The Florida State Third District Court of Appeal recently dismissed a passenger's negligence claims against Royal Caribbean, holding that the forum selection clause in the ticket contract provided for exclusive jurisdiction in the United States District Court for the Southern District of Florida. Royal Caribbean passenger Jeannette Clarke sued the cruise line in Florida State Circuit Court mere days before the contractual limitation period passed. According to the Florida State Appellate Court, Clarke's timely filing of the suit "acknowledged the ticket contract's provision relative to the application of the one-year limitation period" contained in the ticket contract. But Clarke ignored another key provision in the same contract providing "[a]ll disputes and matters whatsoever arising under, in connection with or incident to this agreement ... shall be litigated, if at all, in and before the United States District Court for the Southern District of Florida located in Miami-Dade County, Florida."
Since the Supreme Court's 1991 holding in Carnival Cruise Lines v. Shute that forum selection clauses are "prima facie valid," courts regularly uphold such clauses unless the contesting party can satisfy his or her burden of establishing non-enforcement. Indeed, in August of this year, a Florida court enforced a forum selection clause and dismissed the last of the Costa Concordia suits against Carnival. That court held American plaintiffs "had a meaningful opportunity to review and become acquainted with the forum selection clause in the passage ticket before embarkation on the Costa Concordia," and that their claims must be brought in Italy. See Scimone v. Carnival Corp., No. 2012-26072-CA-01 (Aug. 6, 2014 Fla. 11th Cir. Ct.).
Similarly, here, relying on the forum selection clause in its ticket contract, Royal Caribbean moved to dismiss Clarke's suit for improper venue. But the trial court denied the motion "finding there was no evidence Clarke received the ticket contract before she boarded the vessel." The Appellate Court disagreed, accepting Royal Caribbean's affidavit establishing that before Clarke could board the ship, she had "to check in and accept all of the terms and conditions of the ticket contract." In the first paragraph, the ticket contract advised passengers "in bold and capital letters" that the contract "contains important limitations on the rights of passengers," and "it is important that you carefully read all terms of this contract, paying particular attention to section 3 and sections 9 through 11." Both the forum selection clause and the one year limitation period fell within those provisions.
Whether Clarke "actually received and read the ticket contract" was irrelevant because Royal Caribbean "reasonably communicated" the "existence of important terms and conditions" to Clarke, including the forum selection clause, before Clarke boarded the ship.
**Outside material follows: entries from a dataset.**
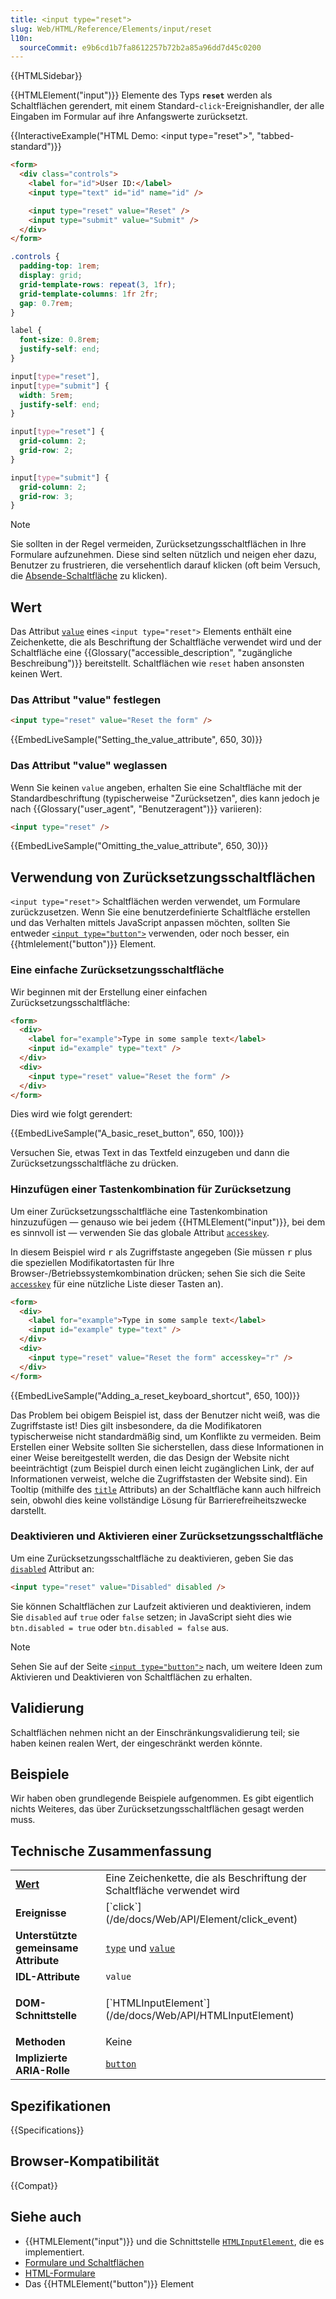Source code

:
 ```yaml
---
title: <input type="reset">
slug: Web/HTML/Reference/Elements/input/reset
l10n:
  sourceCommit: e9b6cd1b7fa8612257b72b2a85a96dd7d45c0200
---
```


{{HTMLSidebar}}

{{HTMLElement("input")}} Elemente des Typs **`reset`** werden als Schaltflächen gerendert, mit einem Standard-`click`-Ereignishandler, der alle Eingaben im Formular auf ihre Anfangswerte zurücksetzt.

{{InteractiveExample("HTML Demo: &lt;input type=&quot;reset&quot;&gt;", "tabbed-standard")}}

```html interactive-example
<form>
  <div class="controls">
    <label for="id">User ID:</label>
    <input type="text" id="id" name="id" />

    <input type="reset" value="Reset" />
    <input type="submit" value="Submit" />
  </div>
</form>
```

```css interactive-example
.controls {
  padding-top: 1rem;
  display: grid;
  grid-template-rows: repeat(3, 1fr);
  grid-template-columns: 1fr 2fr;
  gap: 0.7rem;
}

label {
  font-size: 0.8rem;
  justify-self: end;
}

input[type="reset"],
input[type="submit"] {
  width: 5rem;
  justify-self: end;
}

input[type="reset"] {
  grid-column: 2;
  grid-row: 2;
}

input[type="submit"] {
  grid-column: 2;
  grid-row: 3;
}
```

> [!NOTE]
> Sie sollten in der Regel vermeiden, Zurücksetzungsschaltflächen in Ihre Formulare aufzunehmen. Diese sind selten nützlich und neigen eher dazu, Benutzer zu frustrieren, die versehentlich darauf klicken (oft beim Versuch, die [Absende-Schaltfläche](/de/docs/Web/HTML/Reference/Elements/input/submit) zu klicken).

## Wert

Das Attribut [`value`](/de/docs/Web/HTML/Reference/Elements/input#value) eines `<input type="reset">` Elements enthält eine Zeichenkette, die als Beschriftung der Schaltfläche verwendet wird und der Schaltfläche eine {{Glossary("accessible_description", "zugängliche Beschreibung")}} bereitstellt. Schaltflächen wie `reset` haben ansonsten keinen Wert.

### Das Attribut "value" festlegen

```html
<input type="reset" value="Reset the form" />
```

{{EmbedLiveSample("Setting_the_value_attribute", 650, 30)}}

### Das Attribut "value" weglassen

Wenn Sie keinen `value` angeben, erhalten Sie eine Schaltfläche mit der Standardbeschriftung (typischerweise "Zurücksetzen", dies kann jedoch je nach {{Glossary("user_agent", "Benutzeragent")}} variieren):

```html
<input type="reset" />
```

{{EmbedLiveSample("Omitting_the_value_attribute", 650, 30)}}

## Verwendung von Zurücksetzungsschaltflächen

`<input type="reset">` Schaltflächen werden verwendet, um Formulare zurückzusetzen. Wenn Sie eine benutzerdefinierte Schaltfläche erstellen und das Verhalten mittels JavaScript anpassen möchten, sollten Sie entweder [`<input type="button">`](/de/docs/Web/HTML/Reference/Elements/input/button) verwenden, oder noch besser, ein {{htmlelement("button")}} Element.

### Eine einfache Zurücksetzungsschaltfläche

Wir beginnen mit der Erstellung einer einfachen Zurücksetzungsschaltfläche:

```html
<form>
  <div>
    <label for="example">Type in some sample text</label>
    <input id="example" type="text" />
  </div>
  <div>
    <input type="reset" value="Reset the form" />
  </div>
</form>
```

Dies wird wie folgt gerendert:

{{EmbedLiveSample("A_basic_reset_button", 650, 100)}}

Versuchen Sie, etwas Text in das Textfeld einzugeben und dann die Zurücksetzungsschaltfläche zu drücken.

### Hinzufügen einer Tastenkombination für Zurücksetzung

Um einer Zurücksetzungsschaltfläche eine Tastenkombination hinzuzufügen — genauso wie bei jedem {{HTMLElement("input")}}, bei dem es sinnvoll ist — verwenden Sie das globale Attribut [`accesskey`](/de/docs/Web/HTML/Reference/Global_attributes/accesskey).

In diesem Beispiel wird <kbd>r</kbd> als Zugriffstaste angegeben (Sie müssen <kbd>r</kbd> plus die speziellen Modifikatortasten für Ihre Browser-/Betriebssystemkombination drücken; sehen Sie sich die Seite [`accesskey`](/de/docs/Web/HTML/Reference/Global_attributes/accesskey) für eine nützliche Liste dieser Tasten an).

```html
<form>
  <div>
    <label for="example">Type in some sample text</label>
    <input id="example" type="text" />
  </div>
  <div>
    <input type="reset" value="Reset the form" accesskey="r" />
  </div>
</form>
```

{{EmbedLiveSample("Adding_a_reset_keyboard_shortcut", 650, 100)}}

Das Problem bei obigem Beispiel ist, dass der Benutzer nicht weiß, was die Zugriffstaste ist! Dies gilt insbesondere, da die Modifikatoren typischerweise nicht standardmäßig sind, um Konflikte zu vermeiden. Beim Erstellen einer Website sollten Sie sicherstellen, dass diese Informationen in einer Weise bereitgestellt werden, die das Design der Website nicht beeinträchtigt (zum Beispiel durch einen leicht zugänglichen Link, der auf Informationen verweist, welche die Zugriffstasten der Website sind). Ein Tooltip (mithilfe des [`title`](/de/docs/Web/HTML/Reference/Global_attributes/title) Attributs) an der Schaltfläche kann auch hilfreich sein, obwohl dies keine vollständige Lösung für Barrierefreiheitszwecke darstellt.

### Deaktivieren und Aktivieren einer Zurücksetzungsschaltfläche

Um eine Zurücksetzungsschaltfläche zu deaktivieren, geben Sie das [`disabled`](/de/docs/Web/HTML/Reference/Elements/input#disabled) Attribut an:

```html
<input type="reset" value="Disabled" disabled />
```

Sie können Schaltflächen zur Laufzeit aktivieren und deaktivieren, indem Sie `disabled` auf `true` oder `false` setzen; in JavaScript sieht dies wie `btn.disabled = true` oder `btn.disabled = false` aus.

> [!NOTE]
> Sehen Sie auf der Seite [`<input type="button">`](/de/docs/Web/HTML/Reference/Elements/input/button#disabling_and_enabling_a_button) nach, um weitere Ideen zum Aktivieren und Deaktivieren von Schaltflächen zu erhalten.

## Validierung

Schaltflächen nehmen nicht an der Einschränkungsvalidierung teil; sie haben keinen realen Wert, der eingeschränkt werden könnte.

## Beispiele

Wir haben oben grundlegende Beispiele aufgenommen. Es gibt eigentlich nichts Weiteres, das über Zurücksetzungsschaltflächen gesagt werden muss.

## Technische Zusammenfassung

<table class="properties">
  <tbody>
    <tr>
      <td><strong><a href="#value">Wert</a></strong></td>
      <td>Eine Zeichenkette, die als Beschriftung der Schaltfläche verwendet wird</td>
    </tr>
    <tr>
      <td><strong>Ereignisse</strong></td>
      <td>[`click`](/de/docs/Web/API/Element/click_event)</td>
    </tr>
    <tr>
      <td><strong>Unterstützte gemeinsame Attribute</strong></td>
      <td>
        <a href="/de/docs/Web/HTML/Reference/Elements/input#type"><code>type</code></a> und
        <a href="/de/docs/Web/HTML/Reference/Elements/input#value"><code>value</code></a>
      </td>
    </tr>
    <tr>
      <td><strong>IDL-Attribute</strong></td>
      <td><code>value</code></td>
    </tr>
    <tr>
      <td><strong>DOM-Schnittstelle</strong></td>
      <td><p>[`HTMLInputElement`](/de/docs/Web/API/HTMLInputElement)</p></td>
    </tr>
    <tr>
      <td><strong>Methoden</strong></td>
      <td>Keine</td>
    </tr>
    <tr>
      <td><strong>Implizierte ARIA-Rolle</strong></td>
      <td><a href="/de/docs/Web/Accessibility/ARIA/Reference/Roles/button_role"><code>button</code></a></td>
    </tr>
  </tbody>
</table>

## Spezifikationen

{{Specifications}}

## Browser-Kompatibilität

{{Compat}}

## Siehe auch

- {{HTMLElement("input")}} und die Schnittstelle [`HTMLInputElement`](/de/docs/Web/API/HTMLInputElement), die es implementiert.
- [Formulare und Schaltflächen](/de/docs/Learn_web_development/Extensions/Forms/Basic_native_form_controls#actual_buttons)
- [HTML-Formulare](/de/docs/Learn_web_development/Extensions/Forms)
- Das {{HTMLElement("button")}} Element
Nor did Clarke offer any evidence to satisfy her burden to establish non- enforcement.
The Court also rejected Clarke's argument that Royal Caribbean should have removed the case to federal court rather than file a motion to dismiss. Explaining that it had "enforced similar forum selection clauses and ... recognized dismissal as a proper mechanism to enforce a forum selection clause of a cruise ticket," the Court held "Royal Caribbean had no obligation to remove the case to federal court." Royal Caribbean Cruises, LTD v. Clarke, No. 3D14-871 (Fla. 3d DCA Oct. 8, 2014).